It is a 40% chance each time you play. The odds aren't too bad.

Edit: Made a few errors before with the total combinations.. now fixed. Thank-you online Combinations Calculator!

[Snarky]

That's a very... thorough approach. I always look for shortcuts to avoid having to do any counting/calculations whenever possible.

If you think 40% are acceptable odds on a double-or-nothing bet, I'd be happy to bet against you! In any case, the question defined "reasonable" as "would you be making more money than losing it in the long run," and so the answer is no, you won't.

However, if you draw the marbles one-by-one and decide whether to stop or continue, then the game is in your favor.

Spoiler

Consider: If you draw the 10 you have won, if you draw the X you have lost. The chances of drawing one or the other are always equal (as Baron says, they "cancel out").  If you draw any other marble, you have either won (if you now have two 5s), or you get to play again. The total chance of winning is the likelihood of getting a 10, plus the likelihood of getting the second 5, plus the likelihood of getting to play again times the likelihood of winning in a future round. Conversely, the chance of losing is the likelihood of drawing an X, plus the likelihood of getting to play again times the likelihood of losing in a future round. These probabilities, of course, must add up to 1.

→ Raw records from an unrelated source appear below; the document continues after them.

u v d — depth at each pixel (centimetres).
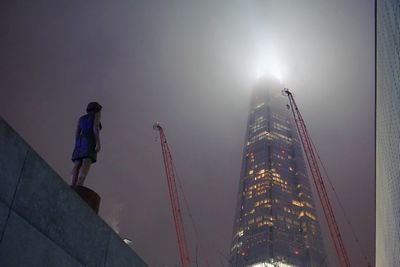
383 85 2944
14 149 603
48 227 664
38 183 652
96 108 1195
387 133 3000
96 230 823
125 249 953
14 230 584
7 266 561
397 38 2039
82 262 755
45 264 645
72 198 747
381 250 5147
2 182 573
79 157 1116
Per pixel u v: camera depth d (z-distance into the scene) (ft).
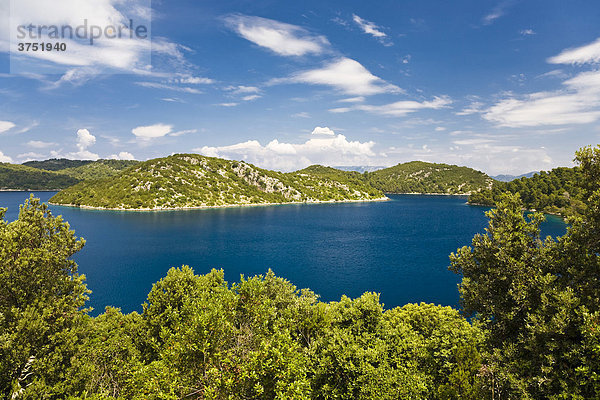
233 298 82.58
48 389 78.28
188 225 650.02
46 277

If you manage to draw four marbles without getting the X, you're guaranteed to have more than 10 points, so you've won. Once you have three marbles, the chance of getting the X on your fourth draw is 1/3, so you have a 2/3 chance of winning.

Now it's easy to see that the chance of losing must always (in every round) be smaller than the chance of winning, since the chance of losing consists of two terms, each of which is balanced by an equal or greater term on the winning side:
-The chance of drawing an X now (which is equal to the chance of drawing a 10 now)
-The chance of losing in a future turn (which is smaller than the chance of winning in a future turn)

Why is the chance of winning in a future round always greater than the chance of losing? Because we know that you have a 2/3 chance of winning in the fourth round, so in the third round the future win term is bigger than the future loss term, and so the chance of victory in or after the third round is >50%. But now we can apply the same argument to the second round, and then in turn to the first round. And that's our proof by induction.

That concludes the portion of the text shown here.